In general, clove oil was an efficient anaesthetic at low concentrations. However, the survival rates of fish decreased sharply at higher concentrations (Soto and Burhanuddin, 1995; Munday and Wilson, 1997; Iversen et al., 2003; Hisano et al., 2008; Inoue et al., 2011; Javahery et al., 2012), which was observed in part of the replicates of the D2 and all of the D3 treatments. Thus, the use of a 0.05 mL (or less) dose of clove oil (per 500 mL of water) as an anaesthetic should be recommended for mark-recapture and population monitoring studies (Ouedraogo et al., 2014). Clove oil concentrations above 0.05 mL per 500 mL of water increase considerably the mortality rates and are thus only recommended for studies in which fish species need to be sampled and sacrificed for later laboratory analyses (e.g., dietary or reproductive analysis). In such studies we suggest using the concentration of 0.20 mL (or 200 mg) clove oil per 500 mL of water in order to speed anaesthesia-induced death and so eliminate suffering when individuals are fixed in formalin solution.
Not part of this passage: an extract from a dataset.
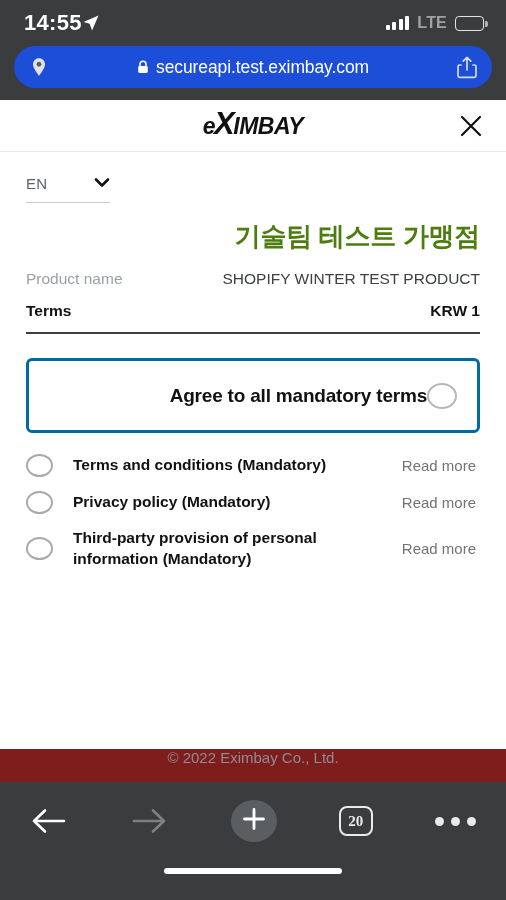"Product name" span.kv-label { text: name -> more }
In conclusion, the present study showed that the response of small bodied tropical fish to a clove oil anaesthetic are species-specific, but that all three species were anaesthetized in less than one minute and recovery the fully equilibrium and movement in less than 7 minutes, so showing close oil be an efficient anaesthetic for field studies of tropical fish. These results are similar to that found in others studies with large bodied and fisheries-exploited species in temperate (Anderson et al., 1997; Hoskonen and Pirhonen, 2004) and tropical regions (Simões et al., 2010; Bertozi Júnior et al., 2014; Sanchez et al., 2014a, b). Based on studies that have been assessed the clove oil efficiency, the appropriated anaesthetic dose is between 0.05 mL (50 mg L–1) and 0.10 mL (100 mg L–1) (Javahery et al., 2012). However, in this study we had worked with three small bodied species which the largest individual sampled reached 41 mm, thus we believe that concentration more than 0.05 mL (50 mg/500 mL or 100 mg L–1 of water) should be not recommended for species the size of those in the current study.